Cela dit, il est des cas où le privé se propose de pallier les carences de l’Etat, en proposant des solutions que ce dernier ne pourrait mettre en oeuvre rapidement ou seulement avec des délais trop longs. Moyennant un certain contrôle, des garanties et en mettant en oeuvre une gouvernance des données, des solutions adéquates peuvent être trouvées.

Des expériences internationales

Télétravail et mesures sanitaires obligent, bon nombre de colloques se sont tenus en visioconférence. Là aussi, les frontières sont tombées et il m’a été donné la possibilité de suivre des webinaires réunissant d’éminents professeurs ou experts internationaux, réunis virtuellement pour l’occasion, alors que chacun était chez lui à Oxford, à Paris, à Singapour, Malte, en Belgique ou en Suisse. Des conférences enrichissantes où l’on en apprend bien plus sur la culture et sur les expériences vécues dans chaque pays que sur les aspects techniques. Et c’est tout bénéfice. Je retiens notamment une discussion animée sur la numérisation de la justice et l’utilisation de l’intelligence artificielle. Au Royaume-Uni, quasiment tous les procès se passent en ligne (du dépôt du dossier, en passant par son traitement, l’audience et jusqu’à la décision prise par le juge), sauf dans le domaine pénal, s’il y a un jury, et dans les causes familiales où l’humain reste à juste titre central. Le recours à l’intelligence artificielle pour la préparation des décisions judiciaires est très disputé. Pour certains, cela soulève des problèmes de confiance dans les décisions, tandis que d’autres la voient plutôt comme une aide à la décision pour le juge. D’autres pays vont plus loin, telle la Chine qui recourt ainsi à l’intelligence artificielle pour rendre des décisions juridiques ; dans ce pays connaissant beaucoup de corruption, la machine est considérée comme plus fiable que les humains, corruptibles. Ailleurs, la numérisation de la justice facilite l’accès à la justice pour tous et constitue de ce fait un réel progrès. Sans émettre de jugement de valeur sur l’un ou l’autre système, force est de constater que le fossé est béant entre la pratique dans certains pays et ce qui se passe dans le nôtre où, 10 ans après l’entrée en vigueur du nouveau Code de procédure civile, la possibilité d’ouvrir action par voie électronique devant le Tribunal fédéral n’est dans la pratique toujours pas utilisée et une réforme en la matière controversée !

▬▬▬▬▬▬

=== Consigne ===
Répondez à ces questions à partir de l'extrait ci-dessus :
(a) D'après l'extrait, à quelles conditions peut-on trouver des solutions adéquates quand le privé comble les manques de l'État ?
(b) Au Royaume-Uni, dans quels cas les procès ne se passent-ils pas en ligne ?
(c) En Chine, pourquoi la machine est-elle jugée plus fiable que les humains ?

(Entrées de données enregistrées)
▬▬▬▬▬▬

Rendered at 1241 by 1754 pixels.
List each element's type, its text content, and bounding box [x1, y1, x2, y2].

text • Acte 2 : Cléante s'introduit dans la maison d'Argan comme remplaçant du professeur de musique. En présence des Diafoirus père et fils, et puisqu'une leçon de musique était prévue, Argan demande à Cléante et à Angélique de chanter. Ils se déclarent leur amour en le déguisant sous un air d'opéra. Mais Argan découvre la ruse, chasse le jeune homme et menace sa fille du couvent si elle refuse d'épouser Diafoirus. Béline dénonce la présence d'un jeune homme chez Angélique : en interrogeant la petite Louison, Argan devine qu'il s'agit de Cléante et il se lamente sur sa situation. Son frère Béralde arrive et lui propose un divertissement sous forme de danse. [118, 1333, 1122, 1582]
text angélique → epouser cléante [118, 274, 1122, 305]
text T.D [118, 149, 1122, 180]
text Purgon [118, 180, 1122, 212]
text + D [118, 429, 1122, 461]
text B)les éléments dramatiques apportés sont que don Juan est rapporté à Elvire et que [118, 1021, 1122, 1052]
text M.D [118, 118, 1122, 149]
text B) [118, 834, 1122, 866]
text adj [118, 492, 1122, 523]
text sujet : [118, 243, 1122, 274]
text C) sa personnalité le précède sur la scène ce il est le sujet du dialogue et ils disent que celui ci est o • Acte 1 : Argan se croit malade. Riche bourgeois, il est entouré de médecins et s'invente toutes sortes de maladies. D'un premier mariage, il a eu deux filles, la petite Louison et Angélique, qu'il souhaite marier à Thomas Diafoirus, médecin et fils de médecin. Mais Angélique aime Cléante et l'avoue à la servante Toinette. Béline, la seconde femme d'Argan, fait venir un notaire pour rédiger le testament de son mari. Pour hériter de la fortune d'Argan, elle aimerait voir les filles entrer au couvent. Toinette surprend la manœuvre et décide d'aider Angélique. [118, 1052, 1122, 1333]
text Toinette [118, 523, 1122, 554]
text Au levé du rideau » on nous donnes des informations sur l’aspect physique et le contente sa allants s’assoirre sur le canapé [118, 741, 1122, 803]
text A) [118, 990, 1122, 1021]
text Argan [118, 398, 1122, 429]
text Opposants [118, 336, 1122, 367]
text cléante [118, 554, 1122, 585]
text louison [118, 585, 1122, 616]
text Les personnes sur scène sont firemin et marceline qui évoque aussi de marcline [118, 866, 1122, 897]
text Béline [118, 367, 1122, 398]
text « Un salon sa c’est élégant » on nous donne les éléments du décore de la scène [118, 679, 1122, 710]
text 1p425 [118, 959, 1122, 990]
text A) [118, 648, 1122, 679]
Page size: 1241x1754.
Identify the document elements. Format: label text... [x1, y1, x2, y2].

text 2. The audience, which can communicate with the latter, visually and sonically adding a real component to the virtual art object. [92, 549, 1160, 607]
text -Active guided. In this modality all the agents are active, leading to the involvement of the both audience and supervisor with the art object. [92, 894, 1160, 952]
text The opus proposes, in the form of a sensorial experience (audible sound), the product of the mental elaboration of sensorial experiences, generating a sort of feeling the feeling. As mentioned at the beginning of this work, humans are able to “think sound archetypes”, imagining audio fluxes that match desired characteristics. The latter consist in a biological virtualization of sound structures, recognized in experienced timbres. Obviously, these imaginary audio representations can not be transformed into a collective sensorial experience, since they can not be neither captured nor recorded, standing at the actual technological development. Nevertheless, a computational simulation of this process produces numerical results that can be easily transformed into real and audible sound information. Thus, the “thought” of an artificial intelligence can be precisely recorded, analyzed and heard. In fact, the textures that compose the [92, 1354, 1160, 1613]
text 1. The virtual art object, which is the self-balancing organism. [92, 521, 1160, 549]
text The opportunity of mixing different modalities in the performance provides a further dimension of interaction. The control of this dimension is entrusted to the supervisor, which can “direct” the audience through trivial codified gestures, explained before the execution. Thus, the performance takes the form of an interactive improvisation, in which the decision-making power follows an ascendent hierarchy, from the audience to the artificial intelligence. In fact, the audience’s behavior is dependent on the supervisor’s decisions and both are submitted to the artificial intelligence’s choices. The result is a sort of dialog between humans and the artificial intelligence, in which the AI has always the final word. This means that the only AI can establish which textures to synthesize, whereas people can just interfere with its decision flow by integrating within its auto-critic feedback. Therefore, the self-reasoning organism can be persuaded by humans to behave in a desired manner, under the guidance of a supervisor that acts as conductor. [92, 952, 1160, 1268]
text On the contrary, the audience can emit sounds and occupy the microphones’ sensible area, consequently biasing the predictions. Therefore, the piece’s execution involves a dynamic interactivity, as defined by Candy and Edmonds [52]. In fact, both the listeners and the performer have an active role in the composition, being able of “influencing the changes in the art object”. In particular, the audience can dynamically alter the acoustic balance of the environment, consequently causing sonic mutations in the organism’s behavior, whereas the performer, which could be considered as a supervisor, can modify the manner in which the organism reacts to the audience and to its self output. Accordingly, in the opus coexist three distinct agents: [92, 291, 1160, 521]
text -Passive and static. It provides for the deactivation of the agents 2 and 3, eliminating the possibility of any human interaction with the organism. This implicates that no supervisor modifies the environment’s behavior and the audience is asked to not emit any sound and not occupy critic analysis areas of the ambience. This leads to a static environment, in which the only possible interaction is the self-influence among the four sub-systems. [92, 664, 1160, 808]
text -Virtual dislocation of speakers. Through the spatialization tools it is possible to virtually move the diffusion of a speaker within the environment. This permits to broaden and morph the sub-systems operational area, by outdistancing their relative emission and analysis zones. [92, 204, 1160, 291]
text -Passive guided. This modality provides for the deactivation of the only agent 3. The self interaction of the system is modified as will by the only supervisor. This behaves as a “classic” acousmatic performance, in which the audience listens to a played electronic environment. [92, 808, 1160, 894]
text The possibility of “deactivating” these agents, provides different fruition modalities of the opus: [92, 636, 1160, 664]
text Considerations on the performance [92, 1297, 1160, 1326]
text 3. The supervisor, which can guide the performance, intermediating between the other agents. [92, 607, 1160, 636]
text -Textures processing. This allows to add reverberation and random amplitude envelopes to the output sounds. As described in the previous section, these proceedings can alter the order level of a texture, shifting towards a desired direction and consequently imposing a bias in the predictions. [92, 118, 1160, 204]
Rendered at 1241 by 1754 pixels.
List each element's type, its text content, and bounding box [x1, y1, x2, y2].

▬▬▬▬▬▬

=== Réponse rédigée ===
(a) Avec un certain contrôle, des garanties et une gouvernance des données.
(b) Dans le domaine pénal, s'il y a un jury, et dans les causes familiales.
(c) Parce que le pays connaît beaucoup de corruption et que les humains sont corruptibles.